Whodunnit?

Perhaps because I picked up, on a whim, Dorothy L. Sayers’ Busman’s Honeymoon at the library the other day, the early morning sight of the chooks’ umbrella crushed in their run looked like the scene of a crime.

Crime scene: 7:17am

The chooks huddled in behind me muttering their suspicions as I examined and photographed the scene. Their perches had been rendered inaccessible by the collapse of their umbrella roof.

There had been no wind in the night nor anything else of a natural sort I could think of which would explain the catastrophe. After I’d shut the chooks in their run last evening, I did see next door’s cat skulking around as usual, but she’s a slight little thing. The umbrella was practically inverted.

I removed the umbrella, which involved untying the many pieces of string securing it. The chooks immediately reclaimed possession of their living room.

Ownership asserted: 7:20am

With its spokes broken and twisted, whichever way you look at it, the umbrella is past help.
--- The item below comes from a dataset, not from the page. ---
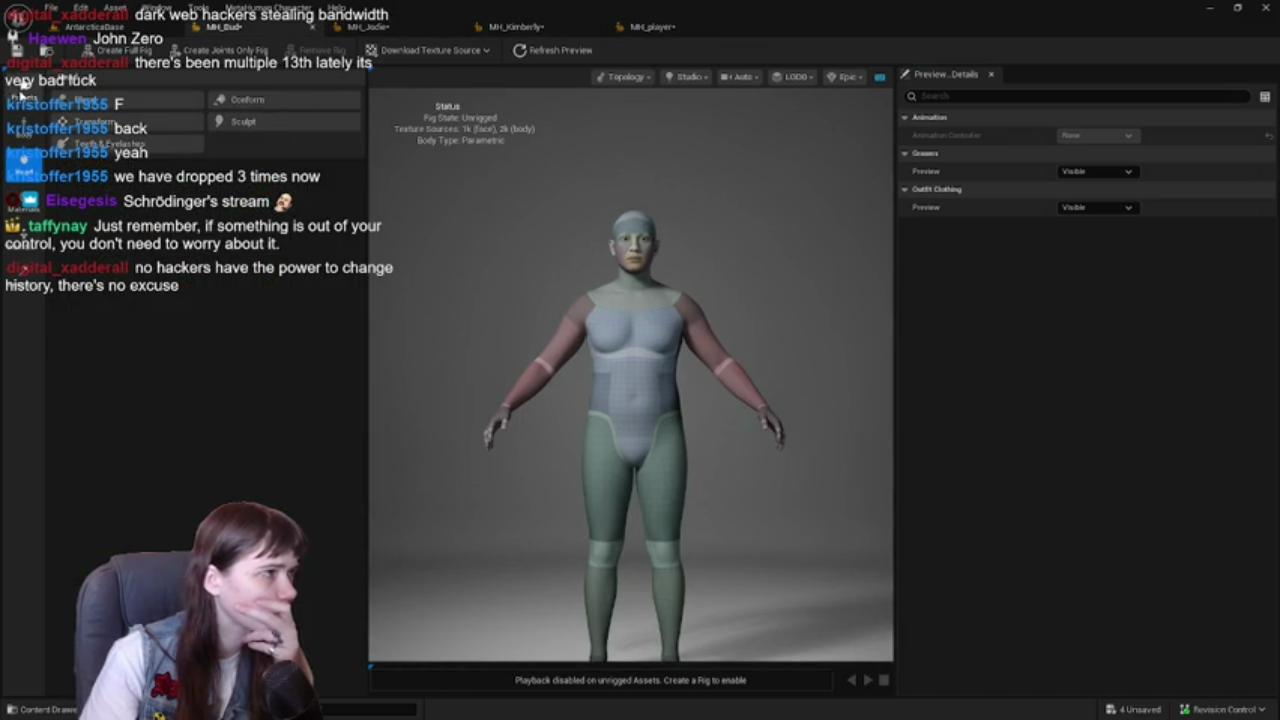
pyautogui.click(20, 93)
I wouldn’t make a detective – I completely forgot to look for footprints – or paw prints – in the dusty soil. But, looking closely at the photo of the crime scene I can see what looks suspiciously like a chicken bone. This will have emerged from the chooks’ recent excavations where compost had been dug in before the area was a chicken run. I quickly palm any such evidence of my carnivorous lapses (which now rarely include chicken) to conceal my crime, but I must have missed this one. Is it a clue? Was it an inside job?

Scarier thought: That’s pretty much the spot where my cat Skipper was buried a few years ago… Should my inspiration be further from the diverting Dorothy L. Sayers and closer to the frightening Edgar Allen Poe?

Welcome back

It was with wonder and excitement that I realised I was taking from my letterbox a fresh, new copy of New Zealand Listener. Suddenly it was as if the mad, crazy world had righted itself. Today, the next issue arrived and it is beginning to feel real.

The magazine is as substantial as ever, with familiar columnists giving all manner of perspectives and global updates, in-depth features, quips and quotes, caption competition, cartoons, extensive reviews, and my favourite back page about two journalists who have given up the city for the ‘good life’. Like dessert, that’s the article I save for last.

It was a blow when the news came early this year that Bauer Media, which owned the magazine, was to stop publishing it – along with a number of other magazines which were part of its stable. Usually I pass my copies on to a friend, but she accepted my reasoning when I explained I wanted to hold on to the last few copies in case they were the last ever!

I pined and wondered what was happening to the staff, and particularly to my rural pair. Then news came that the magazine had been bought by another media company and that the former editor was reinstated and gathering back her staff. It seems they are just fine at ‘Lush Places’ and my rural pair’s first column ended with the birth of a lamb which they and their neighbours welcomed to the world. The column ended simply, “Welcome back to ours”.